### Work instructions
Examine each line in the records below for the word "cells". Report how many lines contain it, and nothing else.

### Exercise data
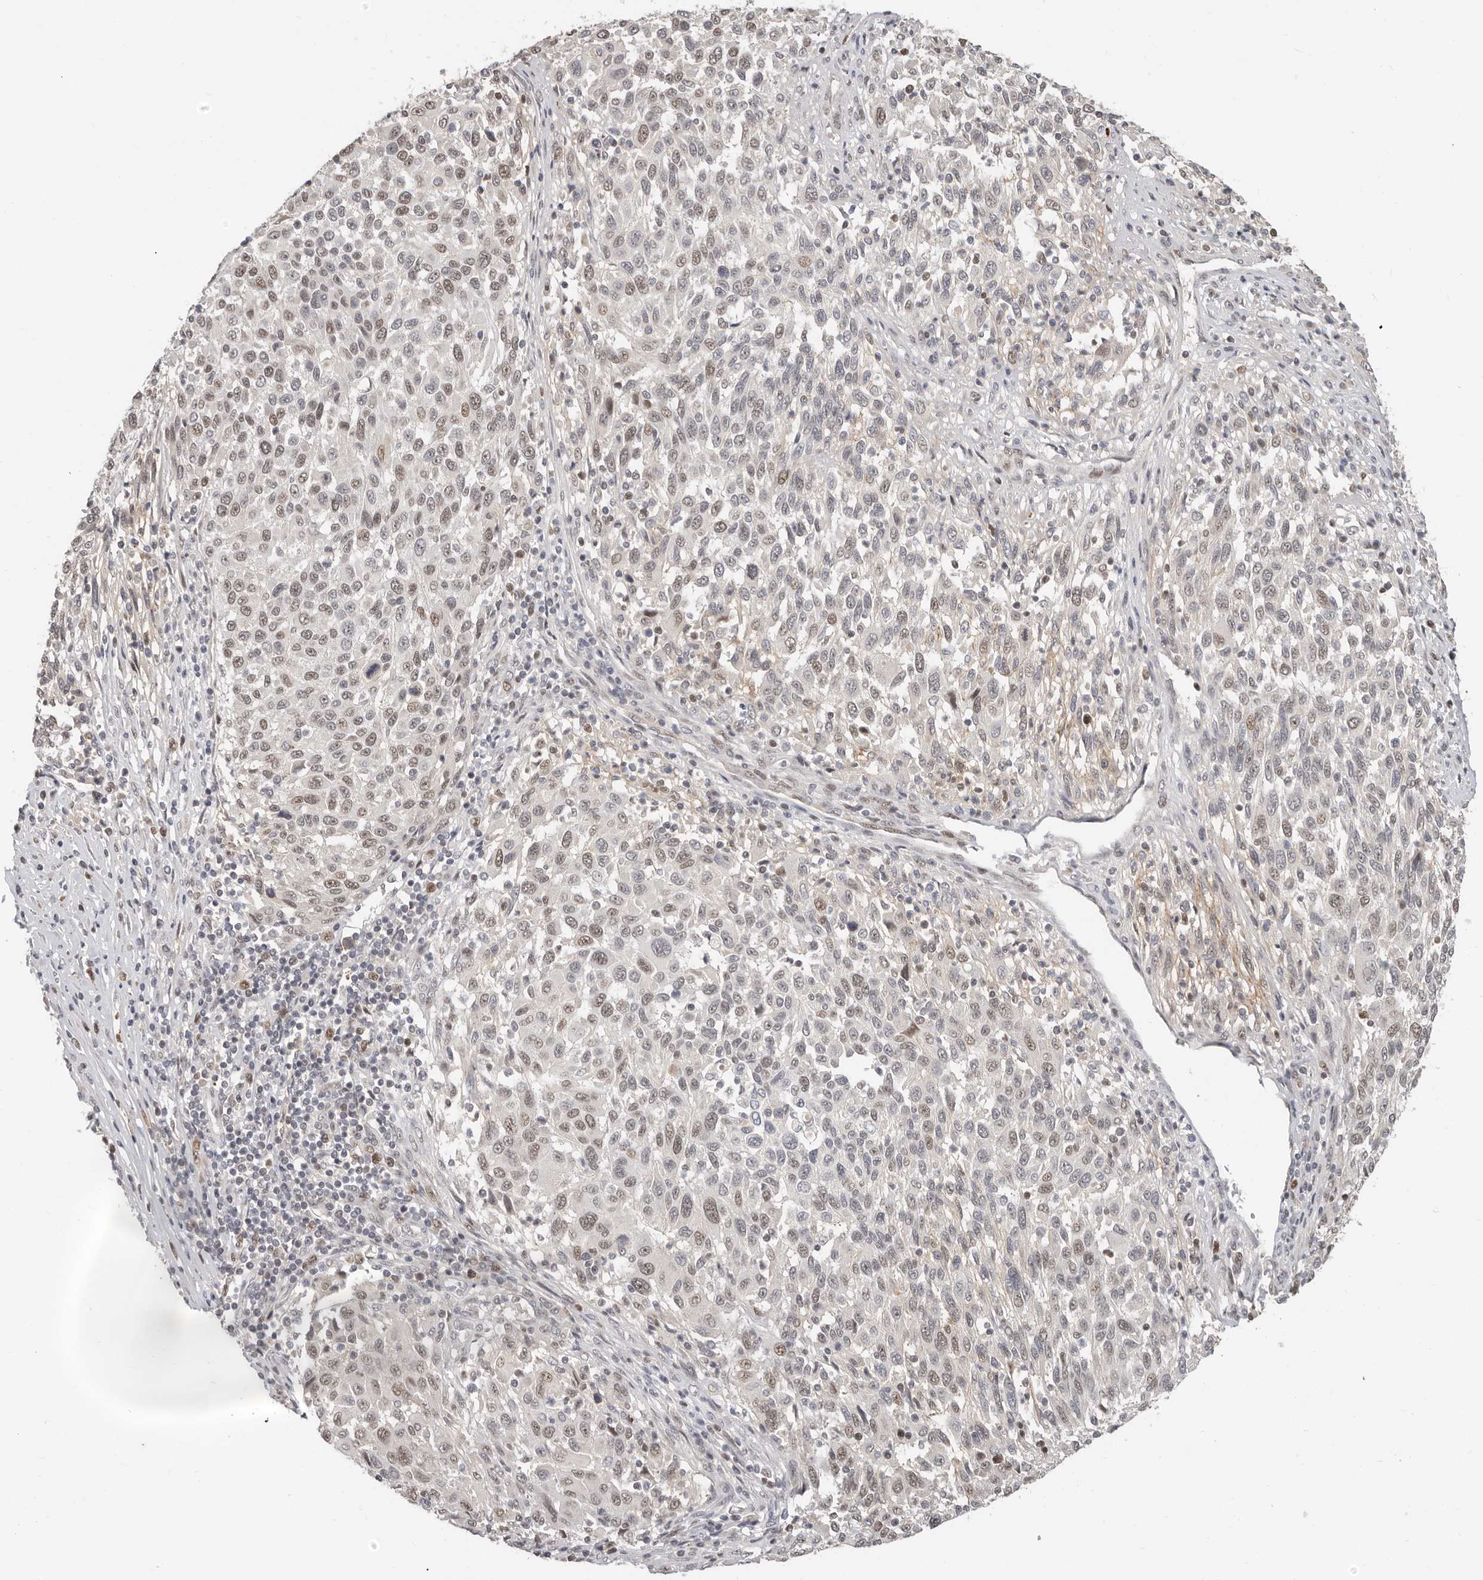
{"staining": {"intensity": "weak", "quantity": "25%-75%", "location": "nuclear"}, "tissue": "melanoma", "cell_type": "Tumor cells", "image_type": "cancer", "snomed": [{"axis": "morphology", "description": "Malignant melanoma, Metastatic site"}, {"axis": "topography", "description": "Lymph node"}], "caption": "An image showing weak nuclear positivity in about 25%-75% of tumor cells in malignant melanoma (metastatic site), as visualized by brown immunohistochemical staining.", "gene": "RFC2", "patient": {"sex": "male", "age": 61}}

---

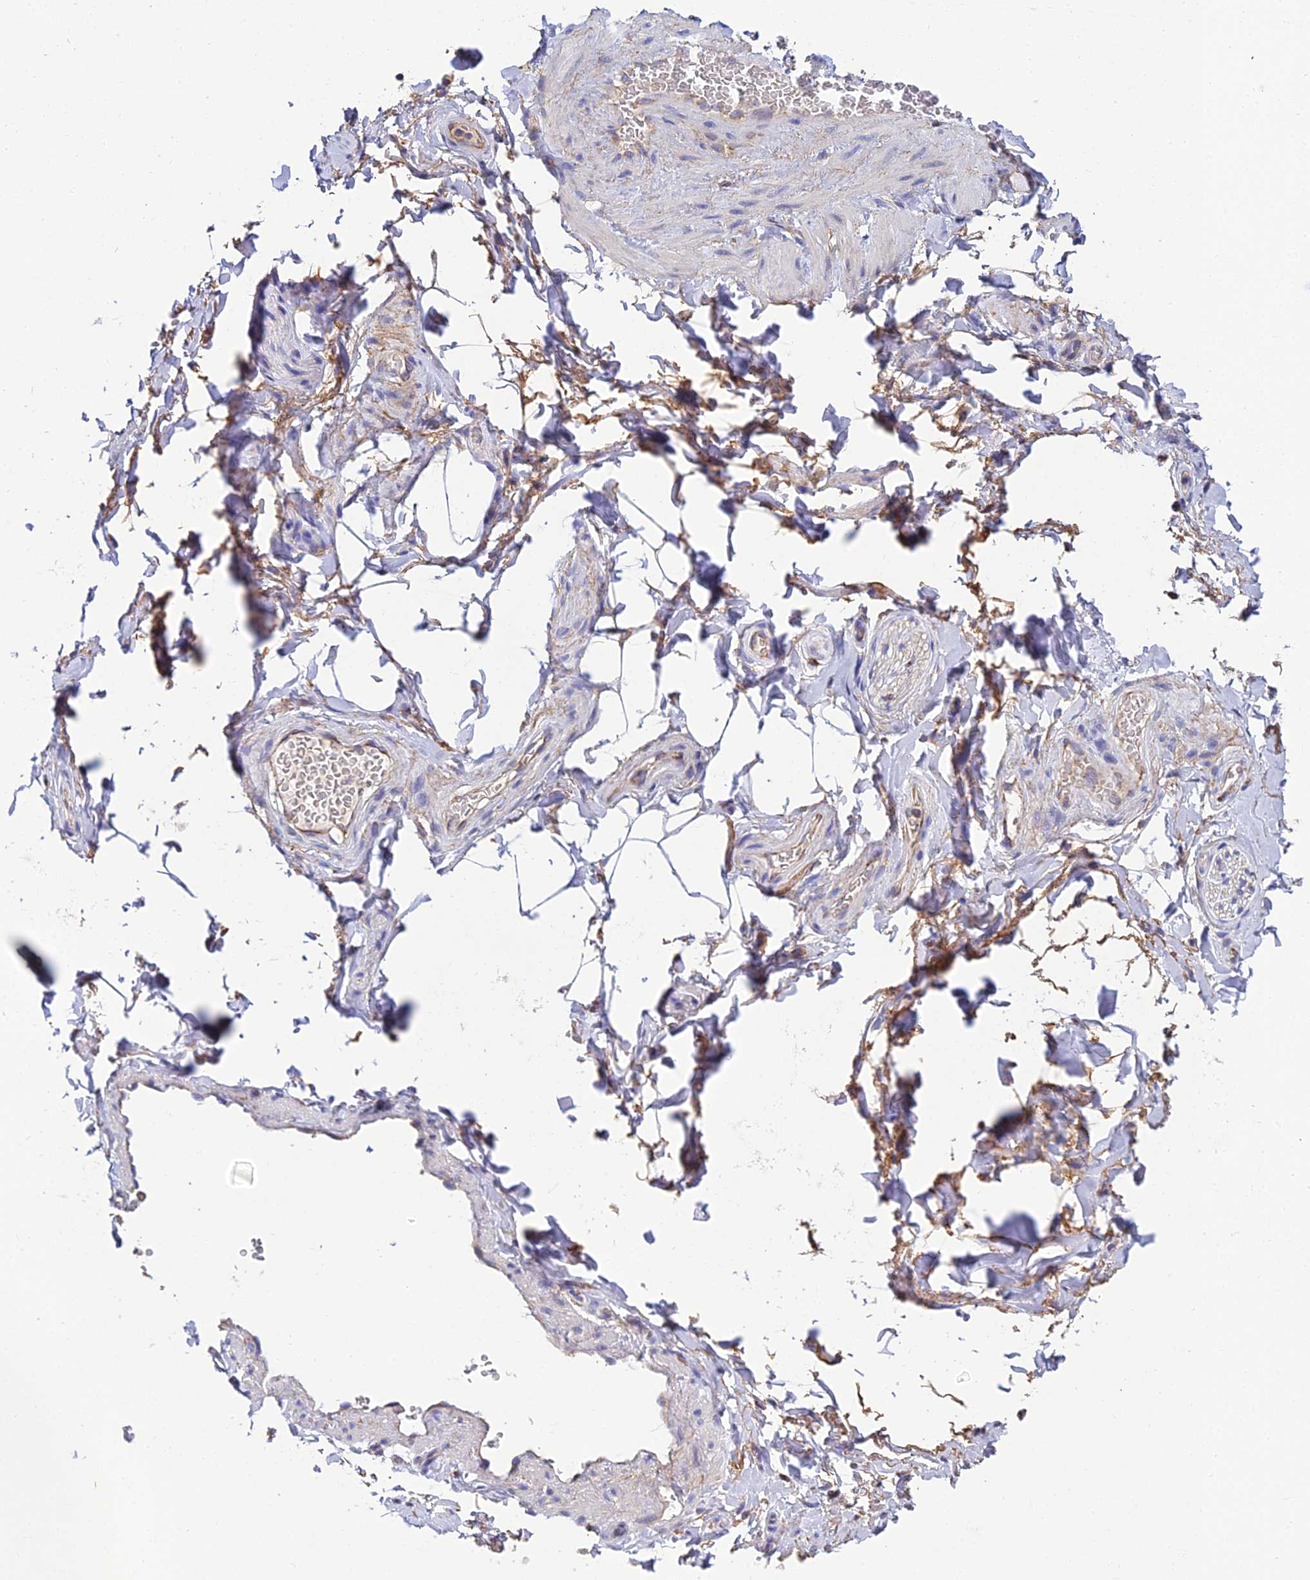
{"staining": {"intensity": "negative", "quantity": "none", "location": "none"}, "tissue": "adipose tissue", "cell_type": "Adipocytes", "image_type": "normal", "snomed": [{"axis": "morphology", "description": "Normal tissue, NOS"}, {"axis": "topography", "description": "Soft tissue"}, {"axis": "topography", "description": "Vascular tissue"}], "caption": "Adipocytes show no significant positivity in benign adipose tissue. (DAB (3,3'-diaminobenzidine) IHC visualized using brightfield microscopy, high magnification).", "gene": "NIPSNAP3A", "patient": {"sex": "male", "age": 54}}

--

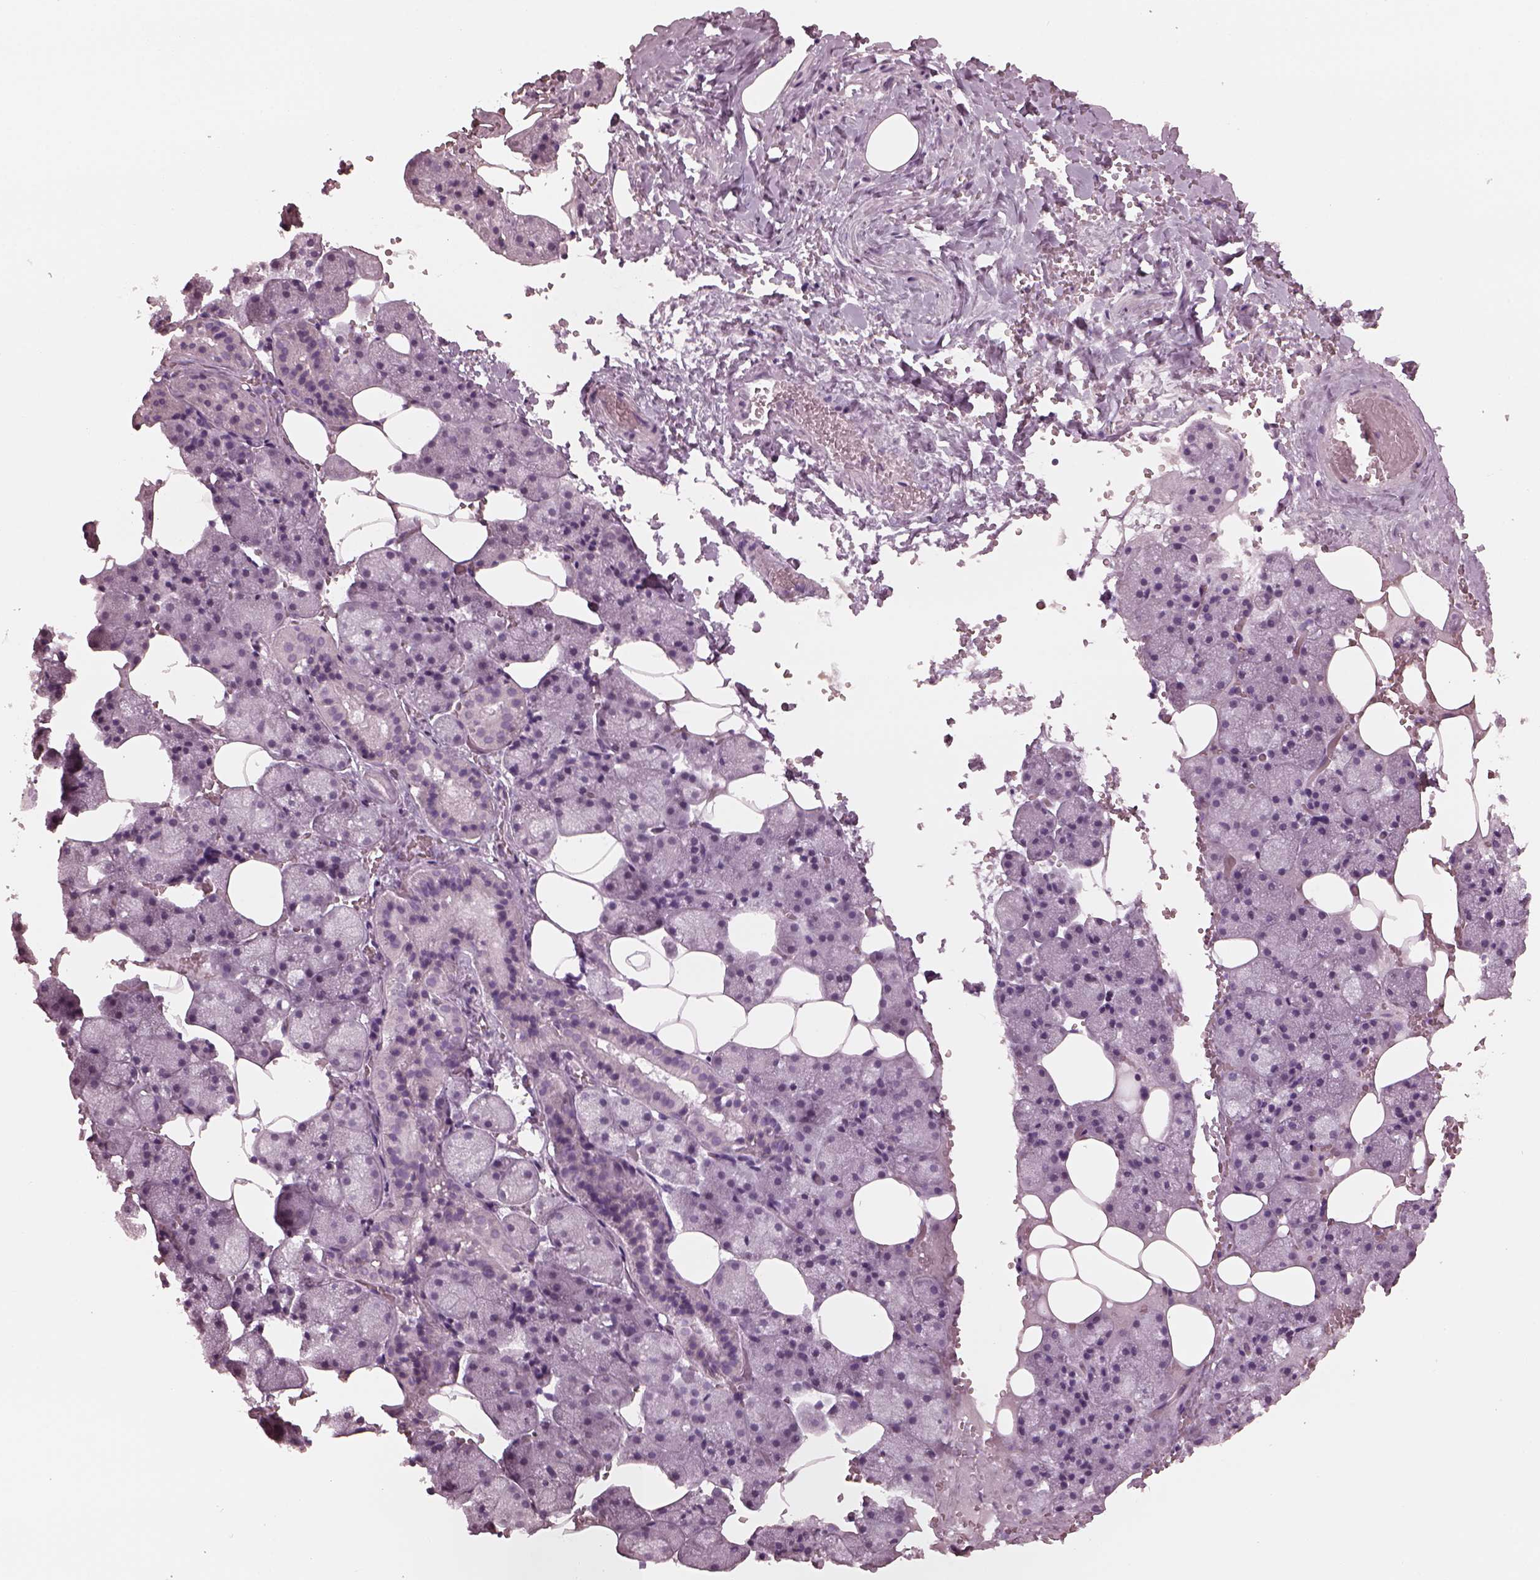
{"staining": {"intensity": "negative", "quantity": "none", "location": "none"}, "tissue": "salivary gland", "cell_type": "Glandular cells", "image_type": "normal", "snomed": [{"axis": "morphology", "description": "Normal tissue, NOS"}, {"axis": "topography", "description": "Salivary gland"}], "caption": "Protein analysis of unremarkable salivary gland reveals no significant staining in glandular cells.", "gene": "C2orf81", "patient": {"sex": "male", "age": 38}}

### Your solution
2